In detail, the ABB system adopted for the new container ships is designed to allow the 12-cylinder 98 cm bore engine to achieve ratings of  just over 72 MW at 104 rpm or just over 54 MW x 97 rpm. The solution comprises four A190-L turbochargers, one of which can be cut-off from the exhaust gas stream. This is achieved either via a motorised valve or a simple blanking plate. In spite of the reduced level of energy in the engine exhaust gases due to the lower engine power rating, the A190-L’s compressor maps are said to be sufficiently wide to allow the three turbochargers still in the exhaust gas flow to efficiently produce charge air at the pressures and volumes needed for the lower engine slow steaming rating.

“Substantially modifying the compressor map of a turbocharger can involve the exchange of many of its internal components,” notes ABB’s head of global turbocharger sales for the low speed engine segment, Arie Smits. “In the extreme case this can mean the turbine and compressor wheels as well as the nozzle ring and diffusers. In any event, the turbocharger has to be opened, dismantled and reassembled. But with the A100-L’s excellent compressor maps it was possible to achieve dual ratings with optimized fuel consumption by, essentially, only reducing the number of the turbochargers providing combustion air to the engines.”
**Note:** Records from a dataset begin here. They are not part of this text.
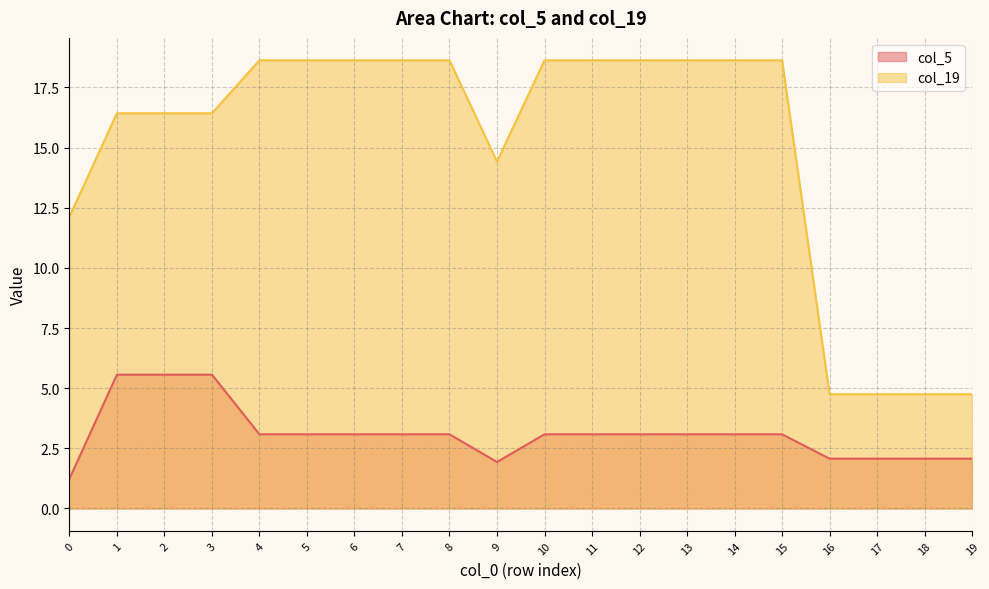

What is the total value across all series at 6?

21.7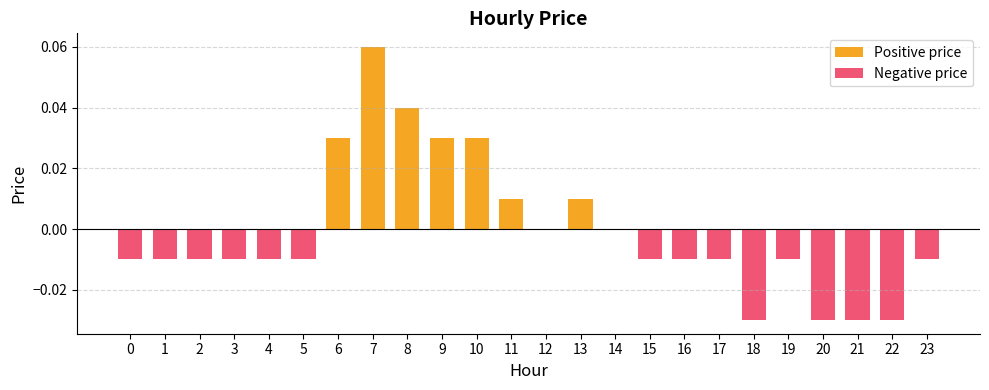

Is it true that Negative price equals -0.0 at 5?

True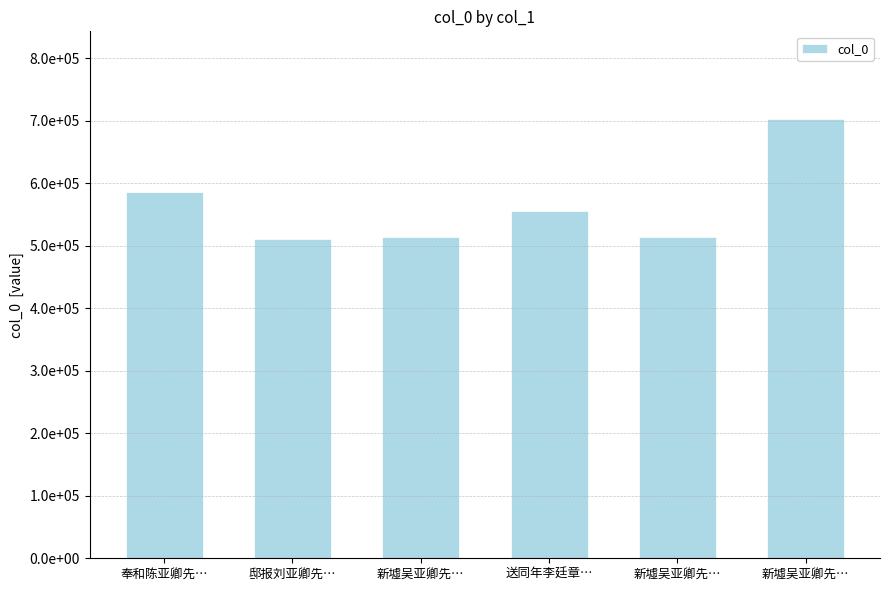

Which label corresponds to the smallest value in the chart?

邸报刘亚卿先…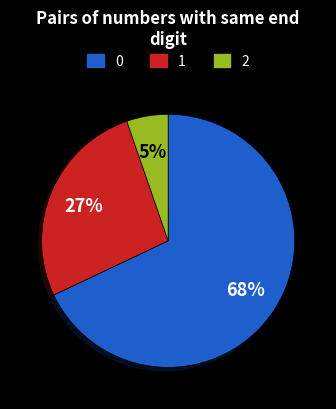

Combined, do 2 and 0 account for over 50%?

Yes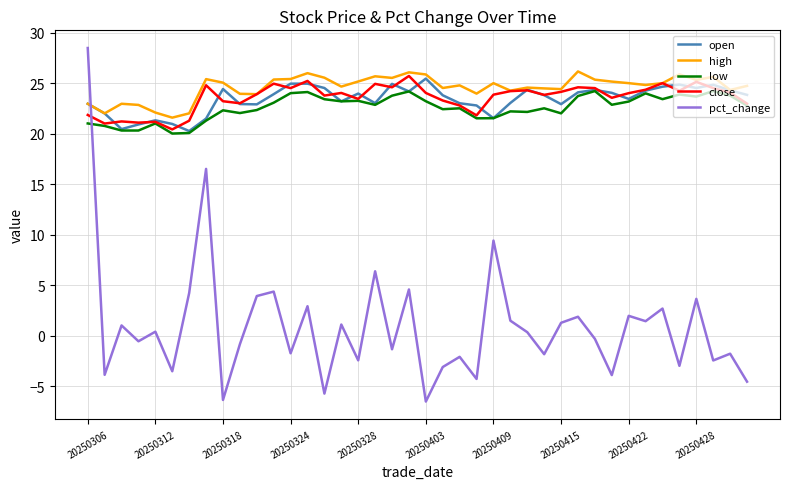

True or false: open and pct_change cross at least once.

True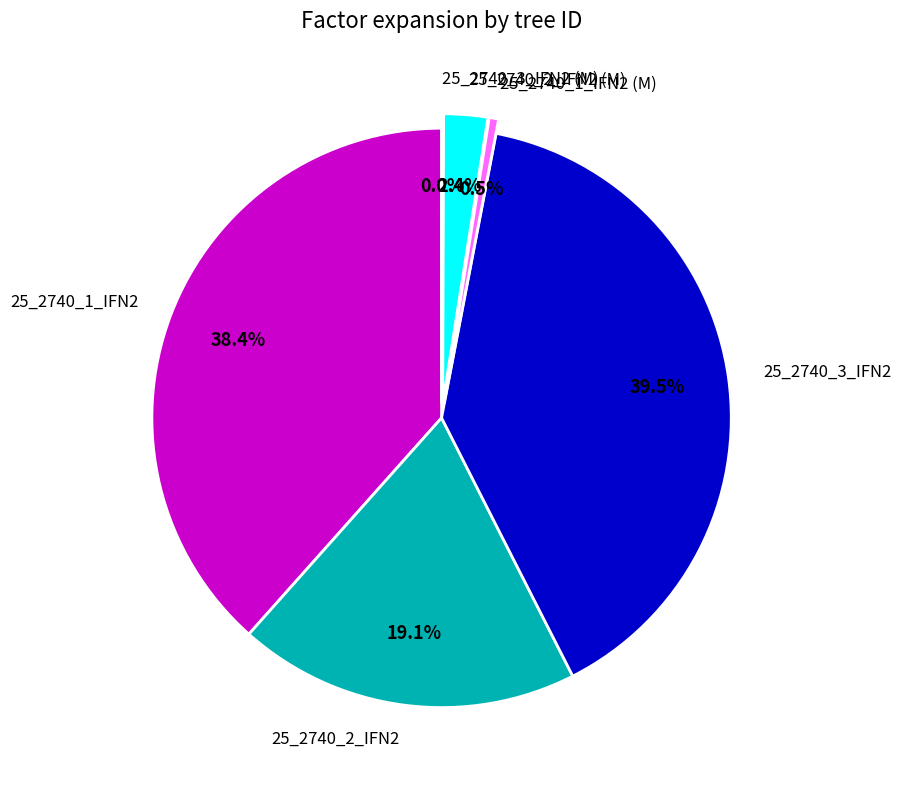

To the nearest percent, what is the average slice percentage?

17%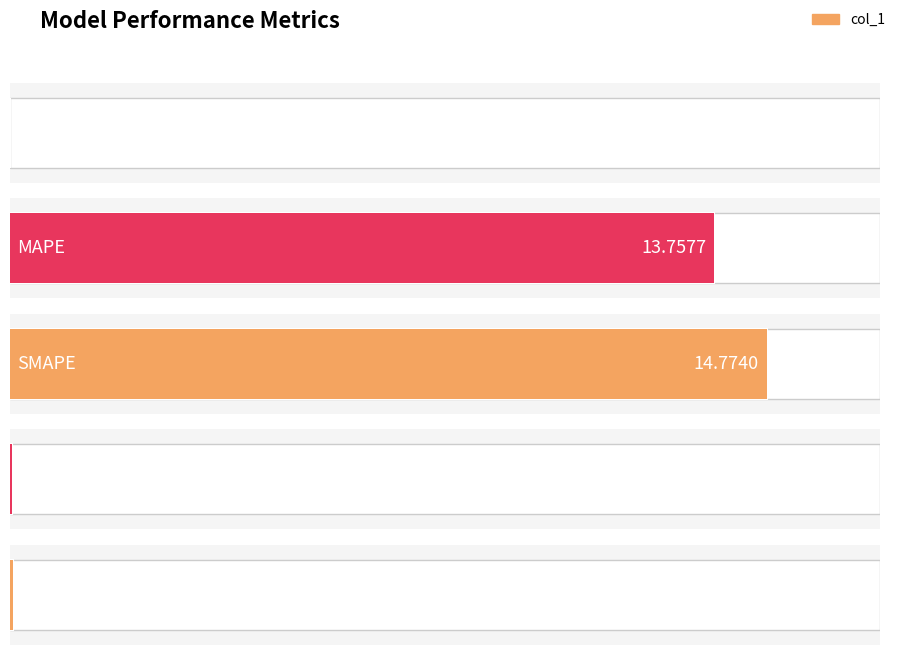

Count the number of categories in the chart.

5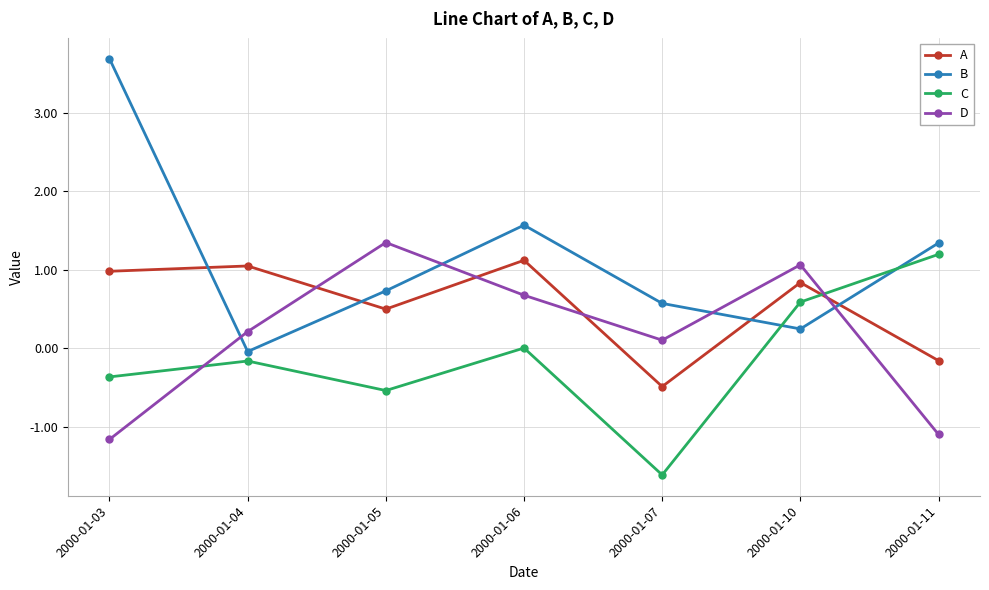

What is the minimum value shown in the chart?

-1.6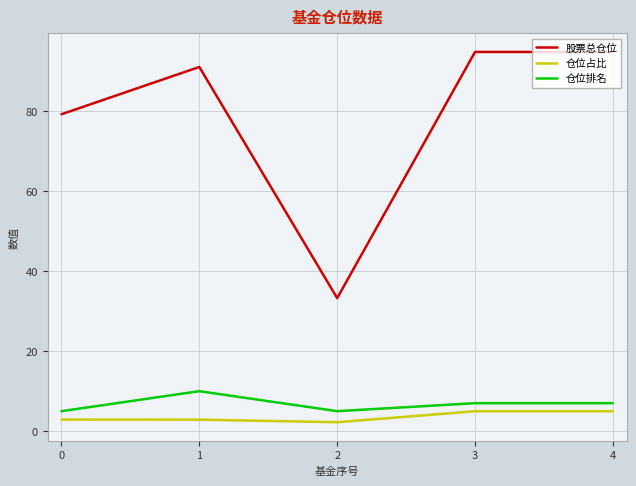

What is the difference between the second highest and minimum values in the 股票总仓位 series?

61.5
According to ABB, In the early days of the recent economic downturn ships reduced speeds to save fuel by simply readjusting engine settings. This did, indeed, reduce consumption but the engines’ systems, including their air management, were no longer optimised to the new output levels. There was thus the potential to save even more fuel by, among other measures, closely adapting the turbocharging system to the engine’s new operating profile. Demand has hence grown for ‘dual rated’ engines, having systems which can be optimised to give a higher power rating for standard cruising speeds and a reduced output for slow steaming in a minimum of time and at minimum expense.  

The company explains compressor mapping as an important measure of turbocharger performance, which, together with efficiency and pressure ratio, incorporates the aforementioned values to, essentially, reflect how effectively and flexibly energy in the engine exhaust gases driving the turbine can be converted into compressed air on the compressor side.

The A100 turbochargers are claimed to combine very wide compressor maps while offering high pressure ratios of 4.7 and above in the A100-L versions for low speed two stroke engines and 5.8 in the A100-M and A100-H versions for medium and high speed engines.

Since its market launch, several hundred A100 turbochargers have been sold and, according to ABB, have proved successful in minimising fuel consumption on diesel engines designed to comply with IMO Tier II limits on NOx emissions. This second stage of marine emissions legislation has been in effect since January 2011 and specifies a 20% reduction in NOx emissions from marine engines vis-à-vis IMO Tier I.